Conhecer a percepção de profissionais de saúde acerca das ações de cuidado dispensadas às crianças com Síndrome Congênita do Zika Vírus e suas famílias.

MÉTODOS

Aspectos éticos

O estudo atendeu os preceitos éticos disciplinados pela Resolução 466/12 do Conselho Nacional de Saúde, sob Parecer favorável. Todos os participantes assinaram o Termo de Consentimento Livre e Esclarecido. Para garantir-lhes o anonimato, os registros das falas foram codificados com a letra “P” e um número indicativo da ordem de realização das entrevistas.

Tipo de estudo

Estudo descritivo, de natureza qualitativa, que utilizou como base conceitual os preceitos teóricos do SUS e cuja descrição seguiu o Consolidated Criteria for Reporting Qualitative Research (COREQ).
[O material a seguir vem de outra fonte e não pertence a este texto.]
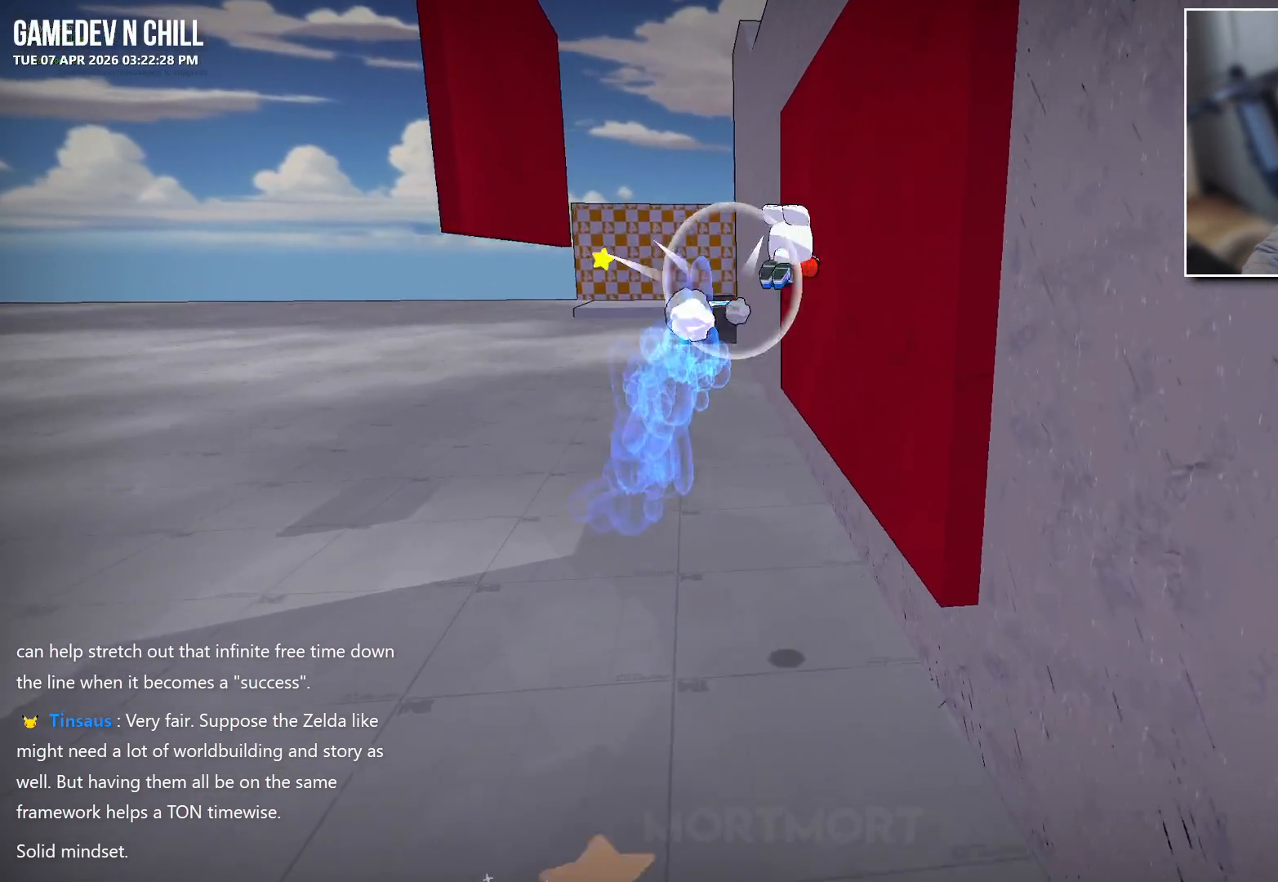
{"buttons": ["A"], "left_stick": "up-left", "right_stick": "center", "events": [[67, "right_stick", "down"], [250, "right_stick", "center"], [267, "left_stick", "up-left"], [450, "A", "down"]]}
Procedimentos metodológicos

Cenário do estudo

Pesquisa realizada em uma instituição filantrópica especializada em reabilitação, diagnóstico, tratamento, concessão, adaptação e manutenção de tecnologia assistiva, situada em uma capital da Região Centro-Oeste do Brasil. O serviço dispõe de equipe multiprofissional composta por médicos, enfermeiros fisioterapeutas, fonoaudiólogos, psicólogos, terapeutas ocupacionais, assistentes sociais, nutricionistas, técnicos em órteses e próteses e educadores físicos. É referência municipal e estadual para a Rede de Atenção à Saúde de pessoas com deficiência intelectual, auditiva, visual e física. Os atendimentos são gratuitos e a admissão no serviço ocorre, exclusivamente, mediante encaminhamento via Sistema Nacional de Regulação e a frequência dos atendimentos é determinada diante das necessidades de cada paciente.

Fonte de dados

Foram incluídos no estudo profissionais de saúde com ensino superior que realizam/realizaram atendimento à criança com SCZ e suas famílias e que, por ocasião da coleta de dados, não estavam afastados, pela contingência adotada pela instituição, durante a pandemia causada pelo coronavírus. Por sua vez, adotou-se como critério de exclusão a indisponibilidade do profissional após três tentativas de agendamento de entrevista, em dias e horários distintos.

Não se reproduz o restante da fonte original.